Кащей помолчал и продолжил, уже тоном пониже:
- Твоя мама, тетя Соня, святая женщина, сто двадцать килограмм
физической мощи и доброты. Ах, какой вкусной рыбой она торговала на
Привозе. Стерлядь, бычки, ставрида. Я всегда пускал слюни, проходя
мимо её прилавка. И однажды решил помочь тете Соне избавиться от
товара и пораньше уйти домой. Попробовал тихо, чтобы не отвлекать
мадам от азартной торговли, взять рыбешку килограмма на три и уйти,
как гусары, не прощаясь. Как она влепила мне левой. Летел метра
четыре, через прилавки, пугая дедушек, беременных женщин и
октябрят. Потом меня несколько минут водой отливали. Твоя маман так
испугалась, что сама расплакалась. Я чуть не захлебнулся в этом
соленом озере. Думала, убила мальчонку. Потом, растрогалась,
вручила мне эту злосчастную рыбу, не к ночи она будь упомянута.

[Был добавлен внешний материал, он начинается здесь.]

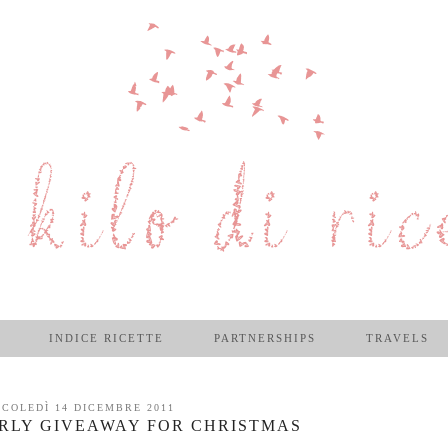
INDICE RICETTE
PARTNERSHIPS
TRAVELS
COLEDÌ 14 DICEMBRE 2011
IRLY GIVEAWAY FOR CHRISTMAS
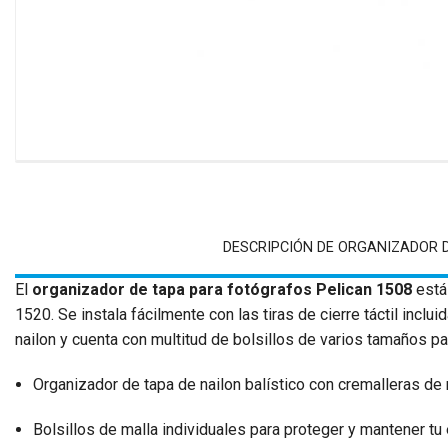
DESCRIPCIÓN DE ORGANIZADOR D
El
organizador de tapa para fotógrafos Pelican 1508
está
1520. Se instala fácilmente con las tiras de cierre táctil inclu
nailon y cuenta con multitud de bolsillos de varios tamaños p
Organizador de tapa de nailon balístico con cremalleras de 
Bolsillos de malla individuales para proteger y mantener tu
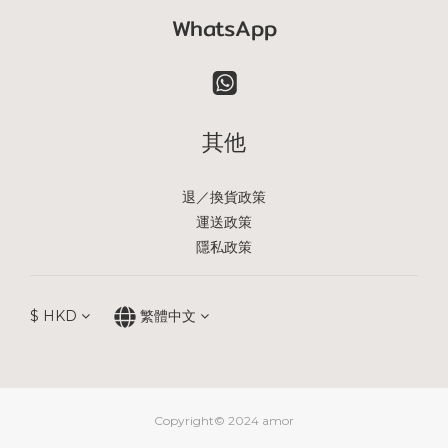
WhatsApp
其他
退／換貨政策
運送政策
隱私政策
$
HKD
繁體中文
Copyright© 2024 amor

Взяла на руки и прямо так с рыбой, прижимая к своей могучей груди
шестого размера, отнесла до хаты и вручила отчиму. Он так обалдел,
что чуть папиросой не подавился. А я утром глянул на свою синюю
рожу и два выбитых зуба, и возблагодарил бога и твою замечательную
маман, что она не пустила в ход правую.
К чему говорю? Я тебя, Фимка, знаю давно, с самого детства. Но
кабы бы не твоя маман, регулярно подкармливавшая голодного пацана
вкусной рыбкой в послевоенные годы, отправил бы тебя на экскурсию в
одну сторону до Валиховского переулка. Клянусь твоими отрезанными
яйцами.
Ефим побледнел, инстинктивно отшагнул назад, и прикрыл рукой
причинное место.
- Не дергайся, - взгляд седого немного потеплел. – Будешь меня
слушать ушами, сохранишь свои бейцалы в целости и сохранности. Ну
а, если ещё раз офоршмачишься, не взыщи. Даже тетя Соня и мои
ностальгические воспоминания о босяцком детстве тебя не спасут.
Будешь жрать яичницу из своих причиндал и петь в синагоге
фальцетом. Если конечно выживешь. Усёк?